The answer should match the entries that follow exactly, except that no image appears in it.

•••••

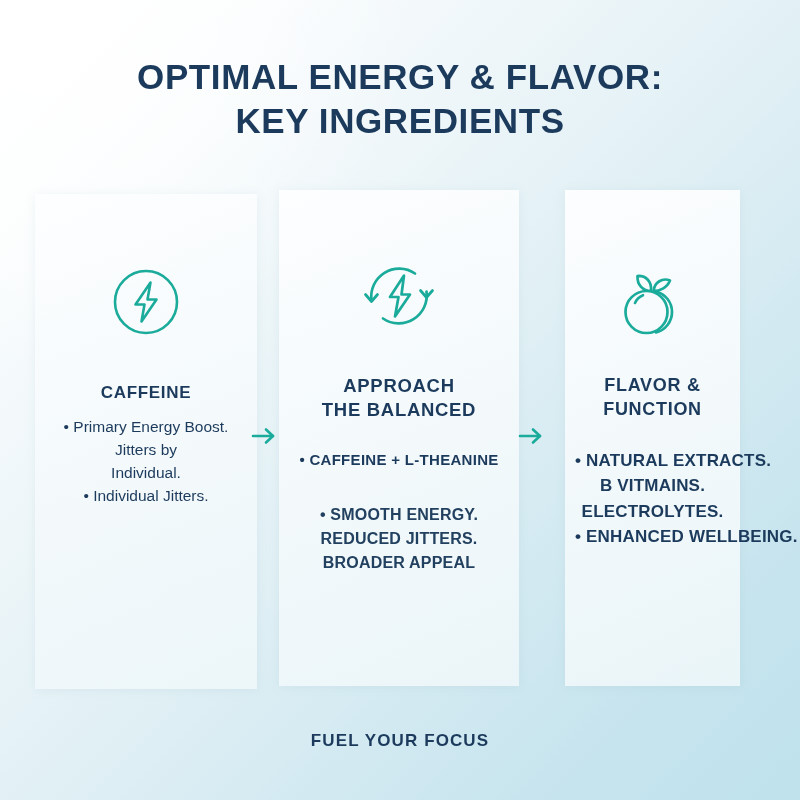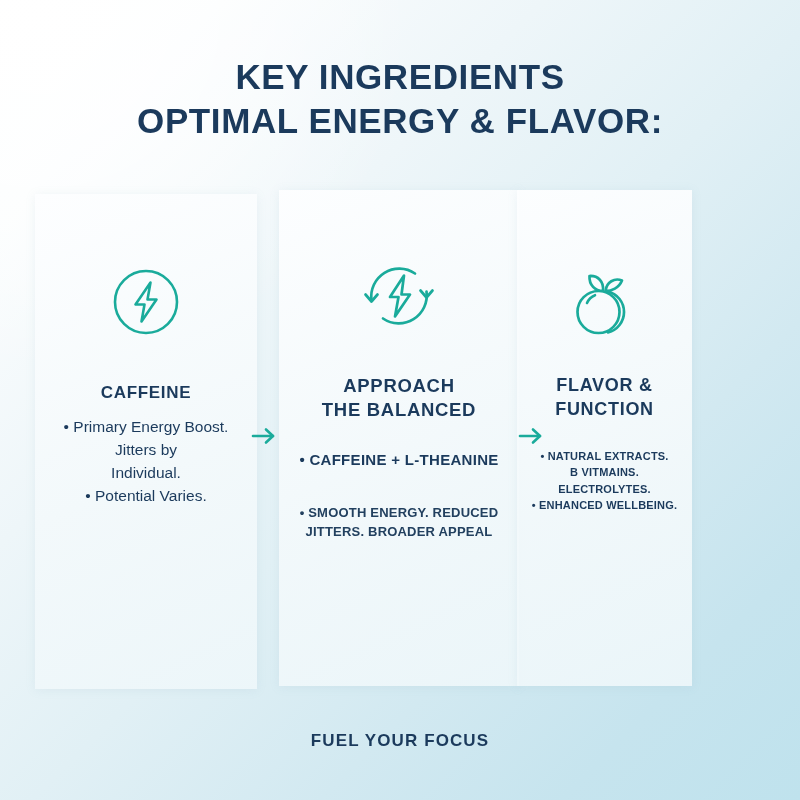--- a/index.html
+++ b/index.html
@@ -54,21 +54,21 @@
   .card{
     position:absolute;
     top:0;
     background:linear-gradient(160deg, rgba(253,254,255,0.96) 0%, rgba(243,249,251,0.93) 60%, rgba(238,247,250,0.9) 100%);
     box-shadow:0 1px 10px rgba(120,160,180,0.10);
     text-align:center;
     padding-top:10px;
   }
   #card-1{ left:0px;   width:222px; height:495px; top:4px; }
   #card-2{ left:244px; width:240px; height:496px; top:0px; }
-  #card-3{ left:482px; width:175px; height:496px; top:0px; }
+  #card-3{ left:530px; width:175px; height:496px; top:0px; }
 
   .icon-box{
     display:flex; align-items:center; justify-content:center;
     height:112px;
   }
   #card-1 .icon-box{ margin-top:44px; }
   #card-2 .icon-box{ margin-top:42px; }
   #card-3 .icon-box{ margin-top:48px; }
 
   .card-heading{
@@ -100,31 +100,31 @@
     font-size:15px;
     font-weight:bold;
     letter-spacing:0.3px;
     color:#1b3a5c;
     text-transform:uppercase;
     padding:0 6px;
     line-height:1.45;
   }
   .body-sub{
     margin-top:32px;
-    font-size:13px;
+    font-size:16px;
     font-weight:bold;
     letter-spacing:0.2px;
     color:#22405f;
     text-transform:uppercase;
     line-height:1.5;
     padding:0 10px;
   }
   #card-3 .card-body{
     margin-top:26px;
-    font-size:11px;
+    font-size:17px;
     font-weight:bold;
     letter-spacing:0.2px;
     text-transform:uppercase;
     line-height:1.5;
   }
   .card-body .ln{ display:block; white-space:nowrap; }
 
   
   .arrow{
     position:absolute;
@@ -145,41 +145,41 @@
     letter-spacing:1.1px;
     text-transform:uppercase;
   }
 </style>
 </head>
 <body>
 
 <div id="stage">
 
   <div class="title-wrap">
+    <div class="title-line">OPTIMAL ENERGY &amp; FLAVOR:</div>
     <div class="title-line">KEY INGREDIENTS</div>
-    <div class="title-line">OPTIMAL ENERGY &amp; FLAVOR:</div>
   </div>
 
   <div class="cards">
 
     <div class="card" id="card-1">
       <div class="icon-box">
         <span>
           <svg width="74" height="74" viewBox="0 0 74 74" fill="none">
             <circle cx="37" cy="37" r="31" stroke="#1aab9b" stroke-width="2.6" fill="none"></circle>
             <path d="M41.5 17.5 L26.5 39.5 L35.5 39.5 L32.5 56.5 L47.5 34.5 L38.5 34.5 Z" stroke="#1aab9b" stroke-width="2.6" stroke-linejoin="round" fill="none"></path>
           </svg>
         </span>
       </div>
       <div class="card-heading">CAFFEINE</div>
       <div class="card-body">
         <span class="ln">• Primary Energy Boost.</span>
         <span class="ln">Jitters by</span>
         <span class="ln">Individual.</span>
-        <span class="ln">• Potential Varies.</span>
+        <span class="ln">• Individual Jitters.</span>
       </div>
     </div>
 
     <div class="card" id="card-2">
       <div class="icon-box">
         <span>
           <svg width="84" height="84" viewBox="0 0 84 84" fill="none">
             <path d="M14.5 46.5 A28 28 0 0 1 58 19.5" stroke="#1aab9b" stroke-width="2.7" fill="none" stroke-linecap="round"></path>
             <path d="M69.5 37.5 A28 28 0 0 1 26 64.5" stroke="#1aab9b" stroke-width="2.7" fill="none" stroke-linecap="round"></path>
             <path d="M8.5 40.5 L14.5 47.5 L20.5 40.5" stroke="#1aab9b" stroke-width="2.7" fill="none" stroke-linecap="round" stroke-linejoin="round"></path>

•••••

Answer to the exercise —
--- a/index.html
+++ b/index.html
@@ -54,21 +54,21 @@
   .card{
     position:absolute;
     top:0;
     background:linear-gradient(160deg, rgba(253,254,255,0.96) 0%, rgba(243,249,251,0.93) 60%, rgba(238,247,250,0.9) 100%);
     box-shadow:0 1px 10px rgba(120,160,180,0.10);
     text-align:center;
     padding-top:10px;
   }
   #card-1{ left:0px;   width:222px; height:495px; top:4px; }
   #card-2{ left:244px; width:240px; height:496px; top:0px; }
-  #card-3{ left:482px; width:175px; height:496px; top:0px; }
+  #card-3{ left:530px; width:175px; height:496px; top:0px; }
 
   .icon-box{
     display:flex; align-items:center; justify-content:center;
     height:112px;
   }
   #card-1 .icon-box{ margin-top:44px; }
   #card-2 .icon-box{ margin-top:42px; }
   #card-3 .icon-box{ margin-top:48px; }
 
   .card-heading{
@@ -100,31 +100,31 @@
     font-size:15px;
     font-weight:bold;
     letter-spacing:0.3px;
     color:#1b3a5c;
     text-transform:uppercase;
     padding:0 6px;
     line-height:1.45;
   }
   .body-sub{
     margin-top:32px;
-    font-size:13px;
+    font-size:16px;
     font-weight:bold;
     letter-spacing:0.2px;
     color:#22405f;
     text-transform:uppercase;
     line-height:1.5;
     padding:0 10px;
   }
   #card-3 .card-body{
     margin-top:26px;
-    font-size:11px;
+    font-size:17px;
     font-weight:bold;
     letter-spacing:0.2px;
     text-transform:uppercase;
     line-height:1.5;
   }
   .card-body .ln{ display:block; white-space:nowrap; }
 
   
   .arrow{
     position:absolute;
@@ -145,41 +145,41 @@
     letter-spacing:1.1px;
     text-transform:uppercase;
   }
 </style>
 </head>
 <body>
 
 <div id="stage">
 
   <div class="title-wrap">
+    <div class="title-line">OPTIMAL ENERGY &amp; FLAVOR:</div>
     <div class="title-line">KEY INGREDIENTS</div>
-    <div class="title-line">OPTIMAL ENERGY &amp; FLAVOR:</div>
   </div>
 
   <div class="cards">
 
     <div class="card" id="card-1">
       <div class="icon-box">
         <span>
           <svg width="74" height="74" viewBox="0 0 74 74" fill="none">
             <circle cx="37" cy="37" r="31" stroke="#1aab9b" stroke-width="2.6" fill="none"></circle>
             <path d="M41.5 17.5 L26.5 39.5 L35.5 39.5 L32.5 56.5 L47.5 34.5 L38.5 34.5 Z" stroke="#1aab9b" stroke-width="2.6" stroke-linejoin="round" fill="none"></path>
           </svg>
         </span>
       </div>
       <div class="card-heading">CAFFEINE</div>
       <div class="card-body">
         <span class="ln">• Primary Energy Boost.</span>
         <span class="ln">Jitters by</span>
         <span class="ln">Individual.</span>
-        <span class="ln">• Potential Varies.</span>
+        <span class="ln">• Individual Jitters.</span>
       </div>
     </div>
 
     <div class="card" id="card-2">
       <div class="icon-box">
         <span>
           <svg width="84" height="84" viewBox="0 0 84 84" fill="none">
             <path d="M14.5 46.5 A28 28 0 0 1 58 19.5" stroke="#1aab9b" stroke-width="2.7" fill="none" stroke-linecap="round"></path>
             <path d="M69.5 37.5 A28 28 0 0 1 26 64.5" stroke="#1aab9b" stroke-width="2.7" fill="none" stroke-linecap="round"></path>
             <path d="M8.5 40.5 L14.5 47.5 L20.5 40.5" stroke="#1aab9b" stroke-width="2.7" fill="none" stroke-linecap="round" stroke-linejoin="round"></path>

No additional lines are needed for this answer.